**What needs to be done:**
If a line of the data below contains the string "down", copy it into your answer.

**Records to use:**
============
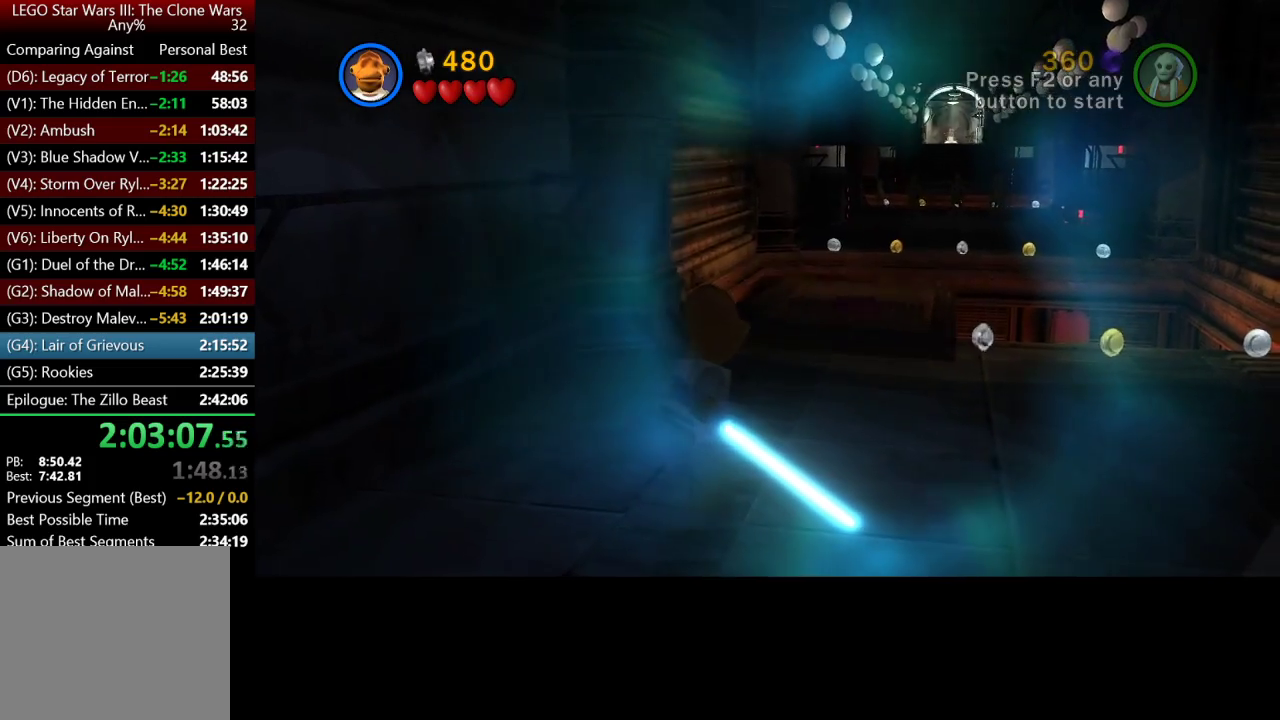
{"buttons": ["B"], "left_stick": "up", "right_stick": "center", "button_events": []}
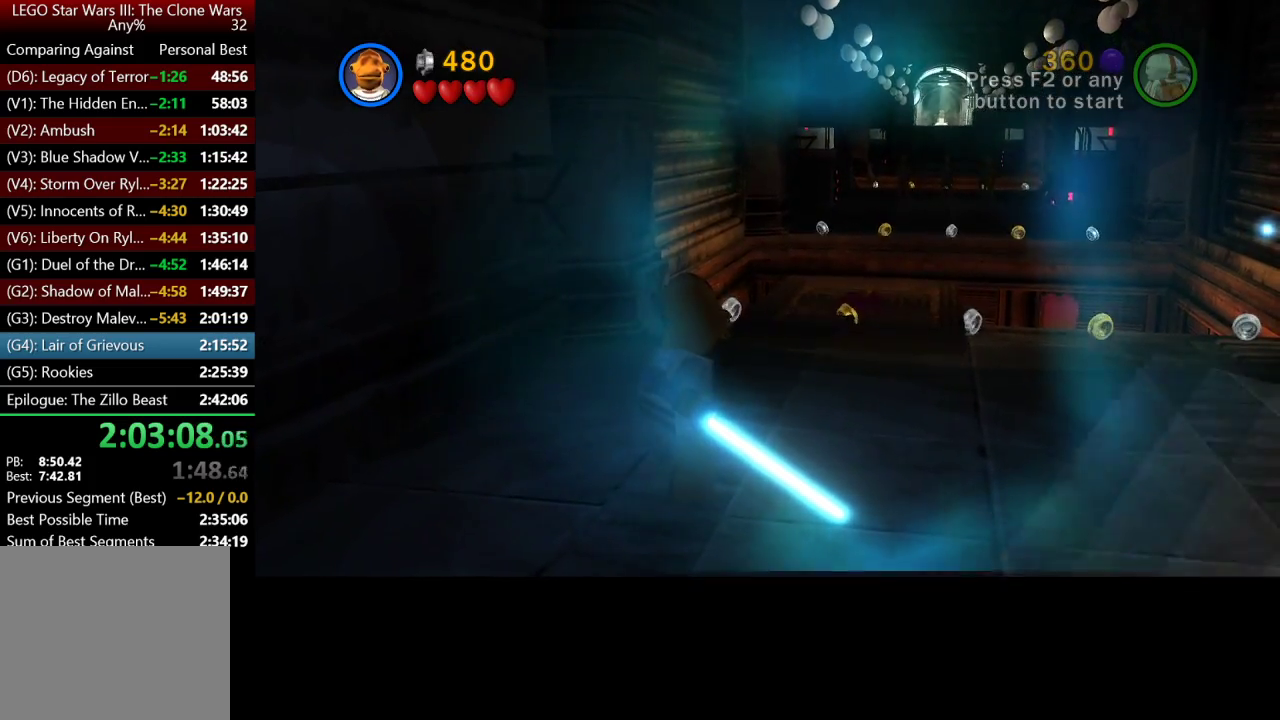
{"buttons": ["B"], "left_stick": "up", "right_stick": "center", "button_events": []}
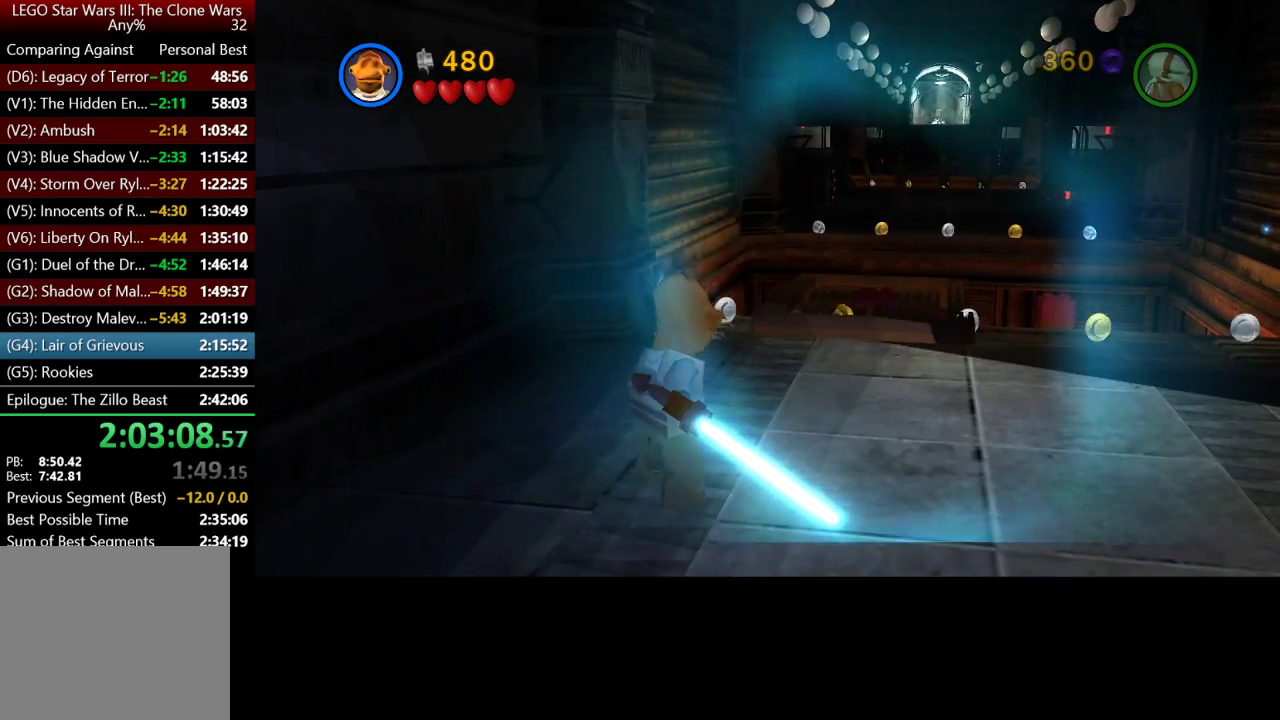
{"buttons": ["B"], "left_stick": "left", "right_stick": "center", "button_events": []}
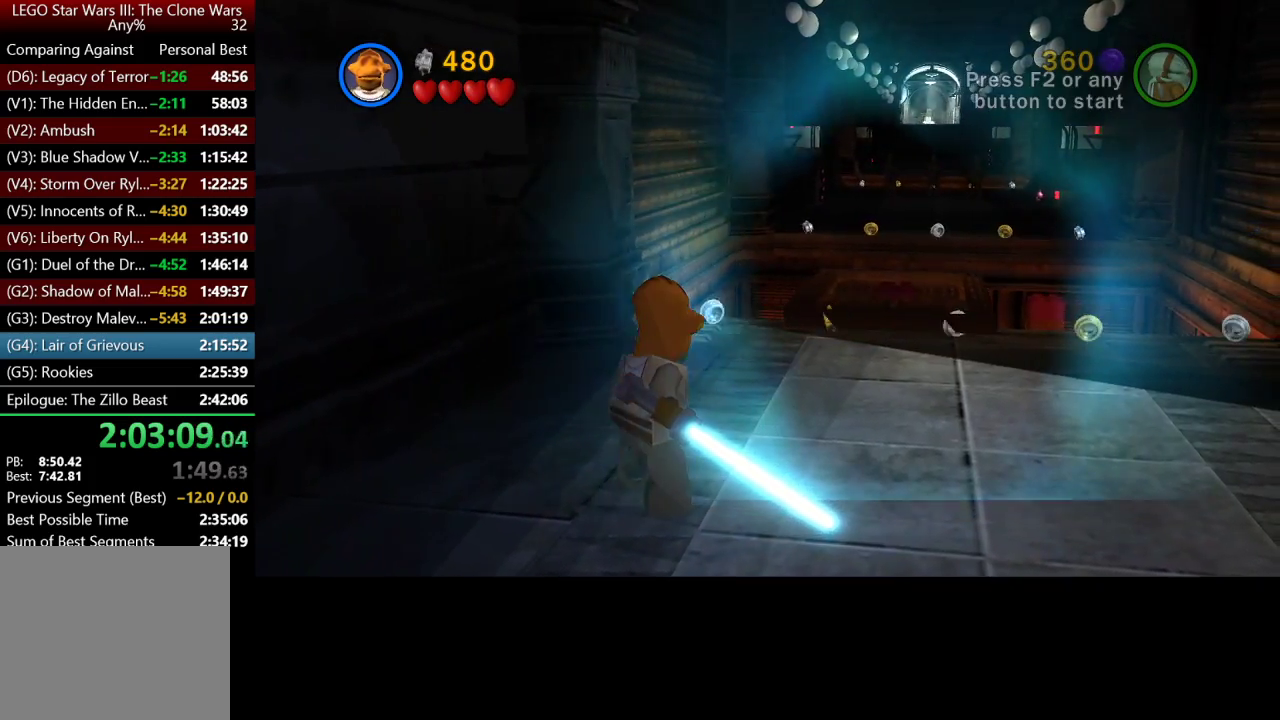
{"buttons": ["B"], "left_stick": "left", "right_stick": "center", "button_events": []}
============
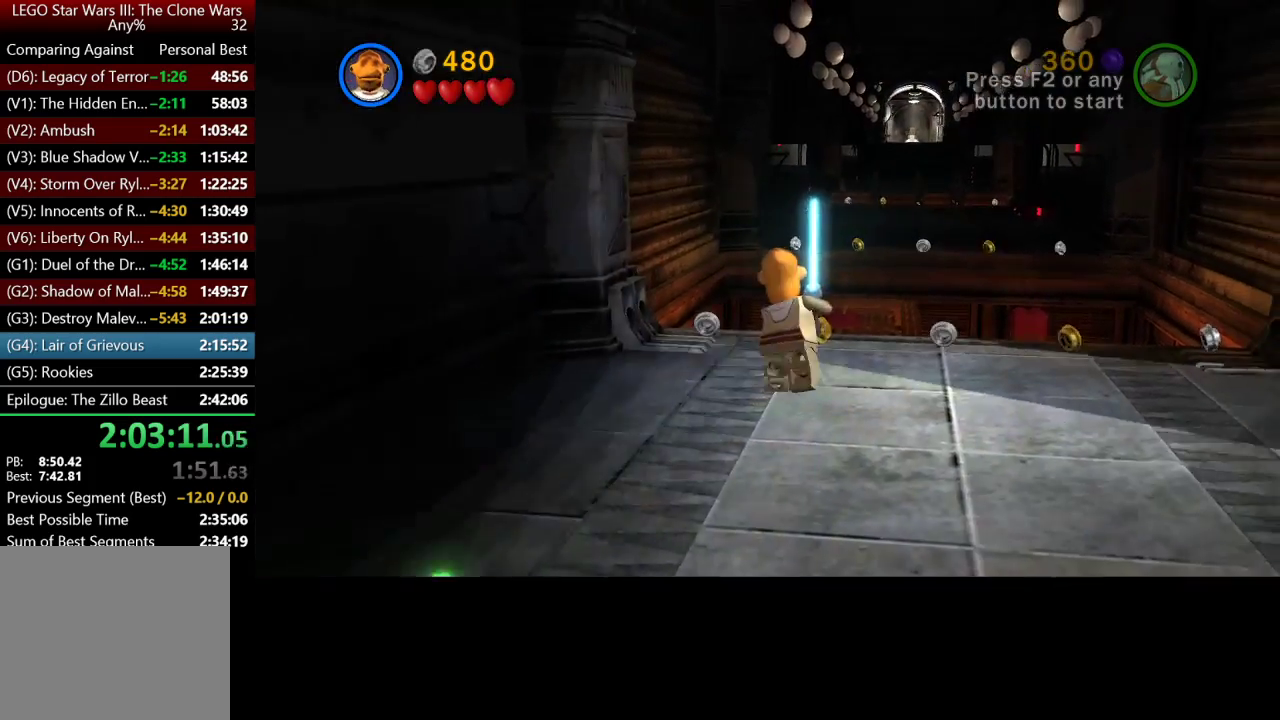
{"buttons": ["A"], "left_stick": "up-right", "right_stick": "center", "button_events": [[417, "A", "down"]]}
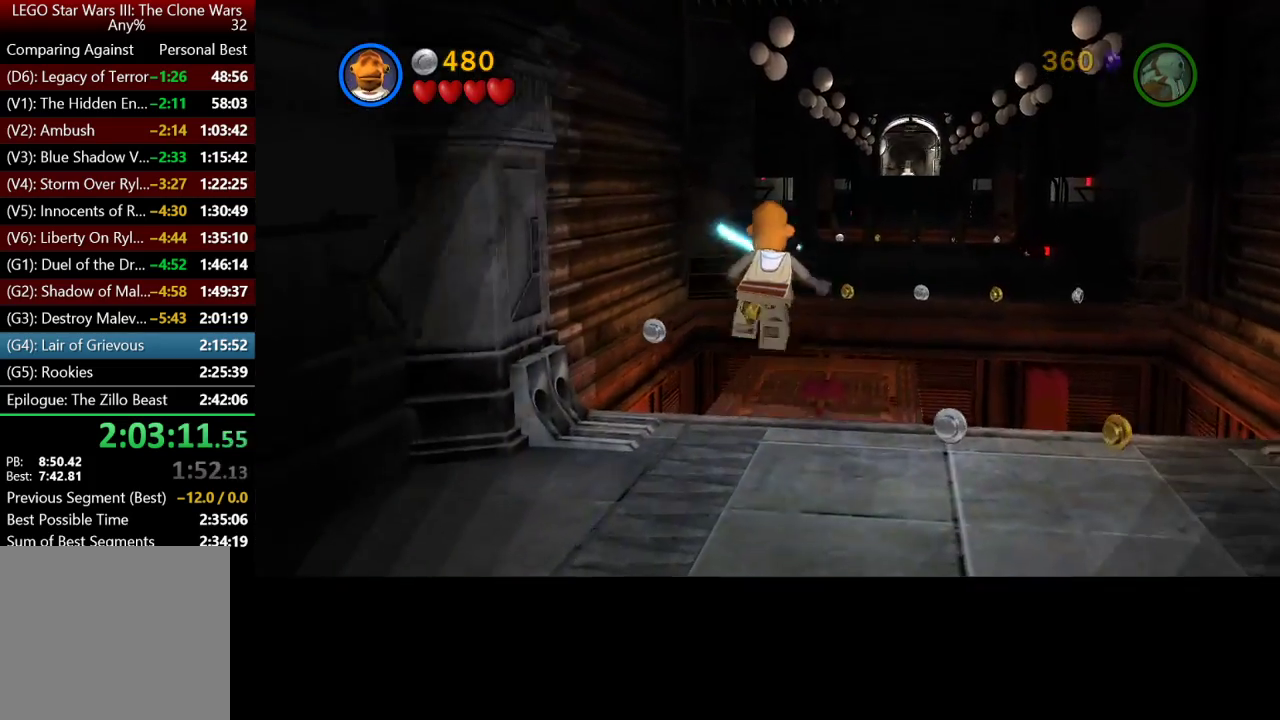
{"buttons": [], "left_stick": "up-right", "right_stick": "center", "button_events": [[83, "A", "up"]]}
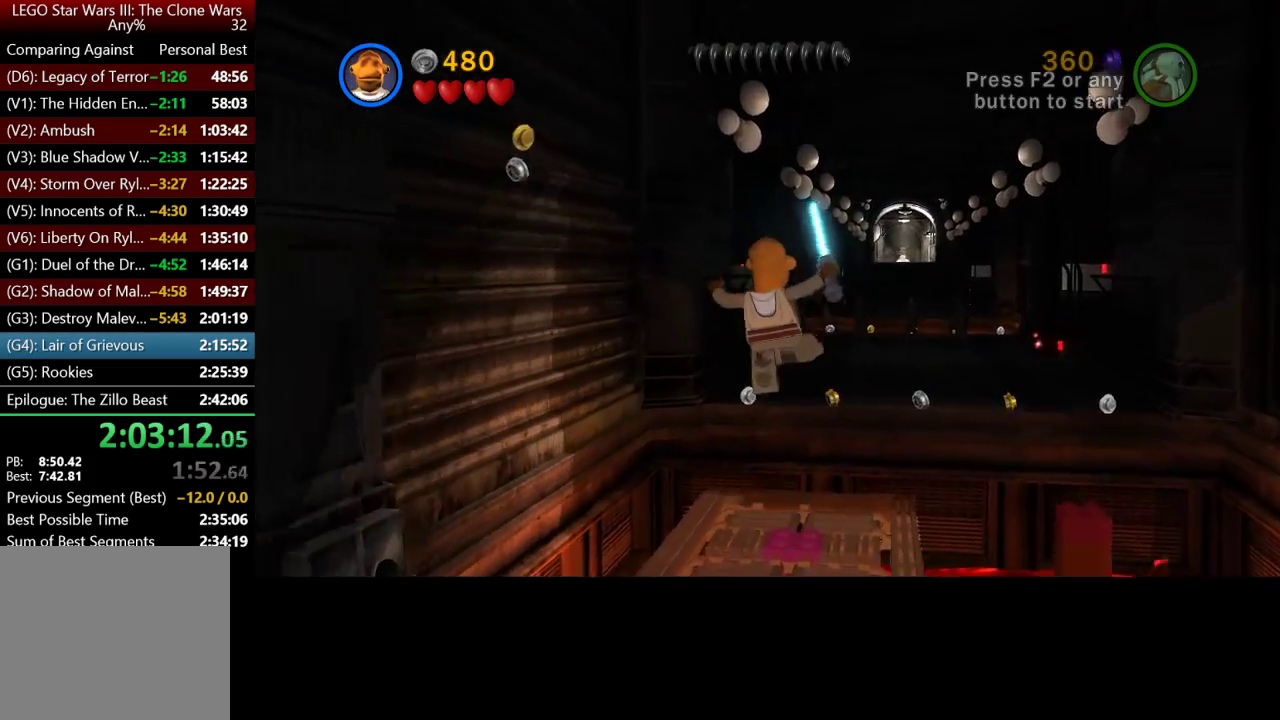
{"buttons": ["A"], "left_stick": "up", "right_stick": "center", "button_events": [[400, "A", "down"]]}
============
**Solution to this task:**
{"buttons": ["A"], "left_stick": "up-right", "right_stick": "center", "button_events": [[417, "A", "down"]]}
{"buttons": ["A"], "left_stick": "up", "right_stick": "center", "button_events": [[400, "A", "down"]]}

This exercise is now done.